Hundreds of Somerville residents are suing the current and former owners of the wood-treatment facility, alleging that toxic emissions from the plant have caused severe health problems including aggressive cancers and rare birth defects ["Toxic Town" by Todd Spivak, December 6, 2007]. The cancer risk is tripled for children under 16 exposed to such toxins, according to a 2005 U.S. Environmental Protection Agency report.
School-board members urged Camarillo to call for an "independent study" conducted by scientists at A&M. But even the study's lead investigator, Dr. Kirby Donnelly, head of the university's Department of Environmental and Occupational Health, admits it did not resolve the question of whether the school buildings are safe.

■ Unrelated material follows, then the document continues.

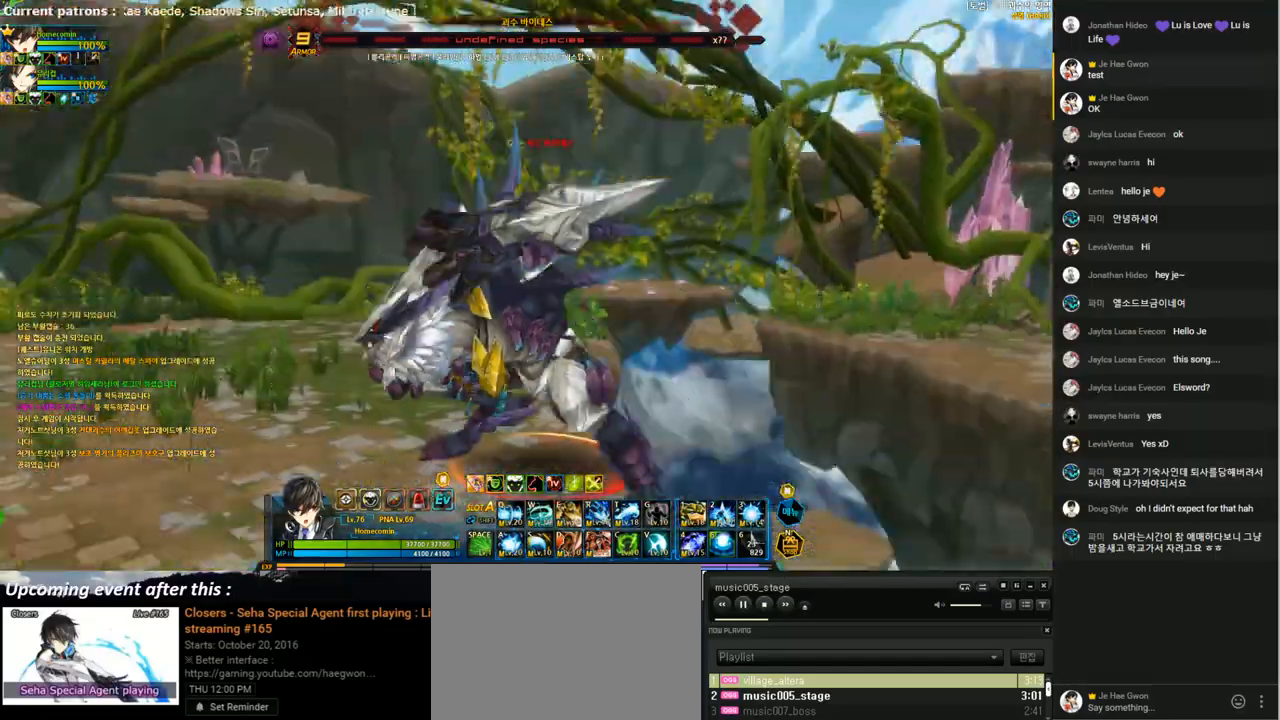
{"keys": ["right", "up"], "events": [[67, "right", "down"], [167, "right", "up"], [267, "right", "down"], [267, "up", "down"], [333, "x", "down"], [400, "x", "up"], [400, "z", "down"], [467, "z", "up"]]}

According to Donnelly, the study was "very limited in scope" due to financial constraints. The A&M study was funded by a research grant from the National Institute of Environmental Health Sciences. The school district paid for the laboratory analysis, estimated to cost about $5,000.
To cut costs, Donnelly took swipe samples — a low-tech method in which a cloth is soaked with isopropyl alcohol and wiped on the floor — then compared the data with apartment buildings in New York City near the World Trade Center site.
The EPA offers no guidelines for measuring toxic chemicals taken from swipe samples, Donnelly says.
The A&M scientists collected dust samples from the hallways in the junior high school and the Behavior Management Center, though most were taken in the elementary school. No testing was performed in the high school since the floors had been recently waxed, Donnelly says.
The results were as follows:
• A floor wipe from the elementary school gymnasium revealed arsenic at levels higher than World Trade Center concentrations. Arsenic is a known human carcinogen linked to birth defects and various cancers, according to the EPA.
• A sample from the attic above the elementary school cafeteria, near an air duct that leads to a food storage area, showed arsenic and other dangerous metals at levels higher than World Trade Center concentrations.